In recent weeks, the most recognizable names in generative AI have been put under the microscope by lawsuits contesting their widespread use of copyrighted creative work, without consent or compensation. This has sparked concerns about AI and data privacy.
According to a recent Washington Post article, George R.R. Martin and Jodi Picoult are among the writers represented in a lawsuit led by the Authors Guild against OpenAI. The lawsuit claims that “at the heart of these algorithms is systematic theft on a mass scale.” Spokespeople for these companies argue that training their systems on virtually everything available on the internet qualifies as fair use.
Even if you aren’t a famous author or creative, these cases highlight the importance of understanding how generative AI systems are trained while the legal system sprints to catch up.
It will take time to establish legal precedents for how we train AI models, and how transparent companies need to be about their process with users.
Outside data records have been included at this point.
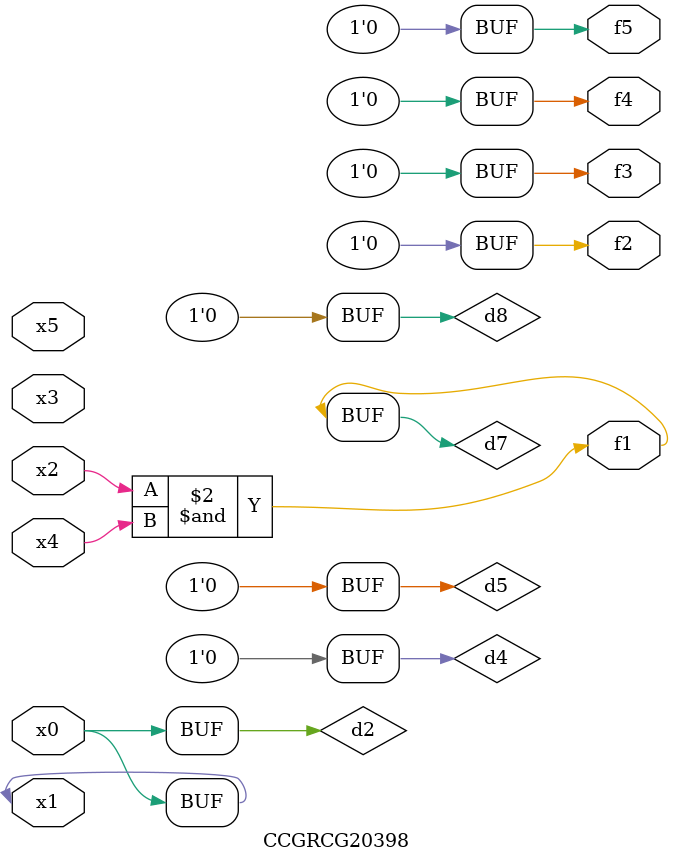
<source format=v>
module CCGRCG20398(
	input x0, x1, x2, x3, x4, x5,
	output f1, f2, f3, f4, f5
);

	wire d1, d2, d3, d4, d5, d6, d7, d8, d9;

	nand (d1, x1);
	buf (d2, x0, x1);
	nand (d3, x2, x4);
	and (d4, d1, d2);
	and (d5, d1, d2);
	nand (d6, d1, d3);
	not (d7, d3);
	xor (d8, d5);
	nor (d9, d5, d6);
	assign f1 = d7;
	assign f2 = d8;
	assign f3 = d8;
	assign f4 = d8;
	assign f5 = d8;
endmodule

</source>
Currently, details about what OpenAI, Google, and others are doing with the information you feed them are somewhat vague.
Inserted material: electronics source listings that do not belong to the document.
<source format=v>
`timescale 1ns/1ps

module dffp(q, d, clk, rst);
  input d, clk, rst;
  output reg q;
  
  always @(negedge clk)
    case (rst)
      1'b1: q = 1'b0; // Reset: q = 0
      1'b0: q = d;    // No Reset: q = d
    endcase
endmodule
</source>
For generative AI models like ChaptGPT and Bard to continue learning, they default to saving user input to train their systems. Following a bug incident that leaked ChatGPT users’ chat histories and sensitive information back in March 2023, both models have made some changes.
Now, you have the option to disable your chat history, opt out of training, and export the data you’ve shared with them. You can start this process by checking out Bard’s Privacy Help Hub or OpenAI’s brief article about how they use your data.
If you don’t want images, text, usage logs, and personal information stored and used to train their systems, you’ll have to adjust your settings and fill out forms to opt out. Even then, ChatGPT internally retains your content for 30 days, and the developer’s team may manually review it in order to check for abuse, according to Ars Technica.
OpenAI’s FAQ page for data controls mentions plans to release a ChatGPT Business subscription to appeal to users who want more control over their data. For this version, its key feature will be that “end user’s data won’t be used to train our models by default.” The planned release date, however, is unclear.
While there are many ways to use generative AI models safely to optimize your processes, it’s vital to be cautious about what information you input while using them. This is especially important if your company handles financial, health, or private personal data. Creating a well-developed data protection policy and an action plan mitigates potential risks and prevents unauthorized access and data breaches.
If an HR professional asks an open AI system like ChaptGPT or Bard to draft a response to an employee who asked for medical accommodations, that information is out of your control. Even if the HR professional had adjusted settings to disable their history, that sensitive information could be seen by an unintentional third party (i.e., the AI developer’s review team).
Always steer clear of adding any sensitive or personally identifiable information to prompts, and educate your team. According to Reuters, “Without proper training and policies on the use of AI systems, employers could find themselves making disclosures in violation of state and/or federal privacy laws.”
Ultimately, generative AI and data privacy are no longer topics that businesses can ignore. Your organization is responsible for protecting the personal data your clients and employees share with you.